Ja tak cały czas w rozjazdach, co kilka dni zmieniam adres i jest mi to bardzo uciążliwe, a na dodatek wszędzie trzeba rękawy zakasać; w sobotę udało nam się wyrwać na cały dzień, zostawiliśmy nawet chatkę, bo zaraz jakieś zajęcie by się znalazło; i myślałam, Bożeno, że będę mieć w tym wieku dużo czasu, a okazuje się, że jest go coraz mniej:-) być może w tym tygodniu zakończę prace w ogrodzie domowym i ruszę wreszcie na Pogórze, ale tu znowu Jaśko za mną tęskni ... i bądź tu człowieku, mądry:-) pozdrawiam serdecznie.

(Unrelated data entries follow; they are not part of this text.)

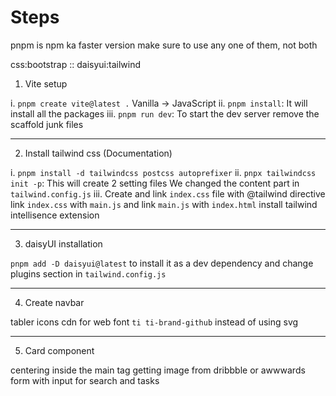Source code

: # Steps

pnpm is npm ka faster version
make sure to use any one of them, not both

css:bootstrap :: daisyui:tailwind

1. Vite setup

i. `pnpm create vite@latest .`
Vanilla -> JavaScript
ii. `pnpm install`: It will install all the packages
iii. `pnpm run dev`: To start the dev server
remove the scaffold junk files

---

2. Install tailwind css (Documentation)

i. `pnpm install -d tailwindcss postcss autoprefixer`
ii. `pnpx tailwindcss init -p`: This will create 2 setting files
We changed the content part in `tailwind.config.js`
iii. Create and link `index.css` file with @tailwind directive
link `index.css` with `main.js`
and link `main.js` with `index.html`
install tailwind intellisence extension

---

3. daisyUI installation

`pnpm add -D daisyui@latest` to install it as a dev dependency
and change plugins section in `tailwind.config.js`

---

4. Create navbar

tabler icons cdn for web font
`ti ti-brand-github` instead of using svg

---

5. Card component

centering inside the main tag
getting image from dribbble or awwwards
form with input for search
and tasks
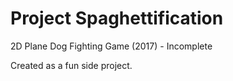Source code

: # Project Spaghettification
2D Plane Dog Fighting Game (2017) - Incomplete

Created as a fun side project.

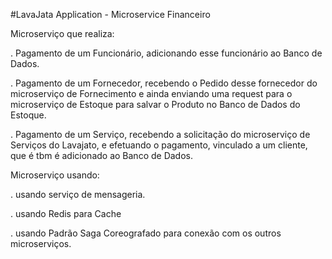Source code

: #LavaJata Application - Microservice Financeiro

Microserviço que realiza: 

. Pagamento de um Funcionário, adicionando esse funcionário ao Banco de Dados. 

. Pagamento de um Fornecedor, recebendo o Pedido desse fornecedor do microserviço de Fornecimento
e ainda enviando uma request para o microserviço de Estoque para salvar o Produto no Banco de Dados do Estoque.

. Pagamento de um Serviço, recebendo a solicitação do microserviço de Serviços do Lavajato, e efetuando o pagamento,
vinculado a um cliente, que é tbm é adicionado ao Banco de Dados.

Microserviço usando:

. usando serviço de mensageria.

. usando Redis para Cache

. usando Padrão Saga Coreografado para conexão com os outros microserviços.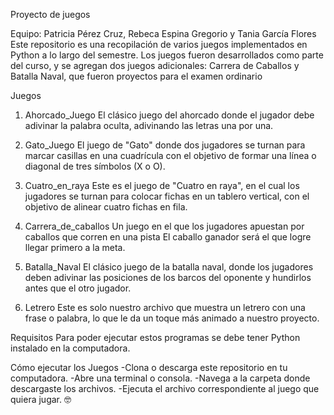 Proyecto de juegos

Equipo: Patricia Pérez Cruz, Rebeca Espina Gregorio y Tania García Flores
Este repositorio es una recopilación de varios juegos implementados en Python a lo largo del semestre. Los juegos fueron desarrollados como parte del curso, y se agregan dos juegos adicionales: Carrera de Caballos y Batalla Naval, que fueron proyectos para el examen ordinario

Juegos
1. Ahorcado_Juego
El clásico juego del ahorcado donde el jugador debe adivinar la palabra oculta, adivinando las letras una por una.

2. Gato_Juego
El juego de "Gato" donde dos jugadores se turnan para marcar casillas en una cuadrícula con el objetivo de formar una línea o diagonal de tres símbolos (X o O).

3. Cuatro_en_raya
Este es el juego de "Cuatro en raya", en el cual los jugadores se turnan para colocar fichas en un tablero vertical, con el objetivo de alinear cuatro fichas en fila.

4. Carrera_de_caballos
Un juego en el que los jugadores apuestan por caballos que corren en una pista El caballo ganador será el que logre llegar primero a la meta.

5. Batalla_Naval
El clásico juego de la batalla naval, donde los jugadores deben adivinar las posiciones de los barcos del oponente y hundirlos antes que el otro jugador.

6. Letrero
Este es solo nuestro archivo que muestra un letrero con una frase o palabra, lo que le da un toque más animado a nuestro proyecto.

Requisitos
Para poder ejecutar estos programas se debe tener Python instalado en la computadora.

Cómo ejecutar los Juegos
    -Clona o descarga este repositorio en tu computadora.
    -Abre una terminal o consola.
    -Navega a la carpeta donde descargaste los archivos.
    -Ejecuta el archivo correspondiente al juego que quiera jugar. 🤓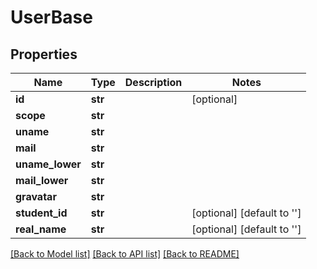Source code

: # UserBase

## Properties
Name | Type | Description | Notes
------------ | ------------- | ------------- | -------------
**id** | **str** |  | [optional] 
**scope** | **str** |  | 
**uname** | **str** |  | 
**mail** | **str** |  | 
**uname_lower** | **str** |  | 
**mail_lower** | **str** |  | 
**gravatar** | **str** |  | 
**student_id** | **str** |  | [optional] [default to '']
**real_name** | **str** |  | [optional] [default to '']

[[Back to Model list]](../README.md#documentation-for-models) [[Back to API list]](../README.md#documentation-for-api-endpoints) [[Back to README]](../README.md)


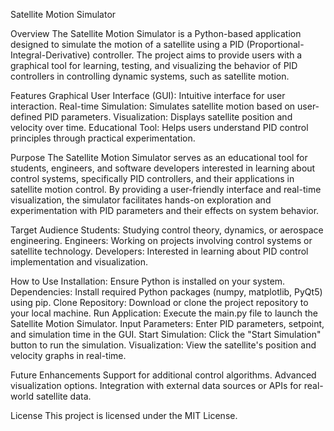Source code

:Satellite Motion Simulator

Overview
The Satellite Motion Simulator is a Python-based application designed to simulate the motion of a satellite using a PID (Proportional-Integral-Derivative) controller. The project aims to provide users with a graphical tool for learning, testing, and visualizing the behavior of PID controllers in controlling dynamic systems, such as satellite motion.

Features
Graphical User Interface (GUI): Intuitive interface for user interaction.
Real-time Simulation: Simulates satellite motion based on user-defined PID parameters.
Visualization: Displays satellite position and velocity over time.
Educational Tool: Helps users understand PID control principles through practical experimentation.

Purpose
The Satellite Motion Simulator serves as an educational tool for students, engineers, and software developers interested in learning about control systems, specifically PID controllers, and their applications in satellite motion control. By providing a user-friendly interface and real-time visualization, the simulator facilitates hands-on exploration and experimentation with PID parameters and their effects on system behavior.

Target Audience
Students: Studying control theory, dynamics, or aerospace engineering.
Engineers: Working on projects involving control systems or satellite technology.
Developers: Interested in learning about PID control implementation and visualization.

How to Use
Installation: Ensure Python is installed on your system.
Dependencies: Install required Python packages (numpy, matplotlib, PyQt5) using pip.
Clone Repository: Download or clone the project repository to your local machine.
Run Application: Execute the main.py file to launch the Satellite Motion Simulator.
Input Parameters: Enter PID parameters, setpoint, and simulation time in the GUI.
Start Simulation: Click the "Start Simulation" button to run the simulation.
Visualization: View the satellite's position and velocity graphs in real-time.

Future Enhancements
Support for additional control algorithms.
Advanced visualization options.
Integration with external data sources or APIs for real-world satellite data.

License
This project is licensed under the MIT License.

OdpowiedzUsuńJak dobrze Cię rozumiem Bożenko! Ja też w rozjazdach. Bo teraz sanatorium czyli trzy tygodnie wyjęte z normalnego życia a po powrocie i mieszkanko odgruzować i chattę ogarnąć i siostrzyczkę odwiedzić a tu przeziębienie się przyplątało. Och i ach!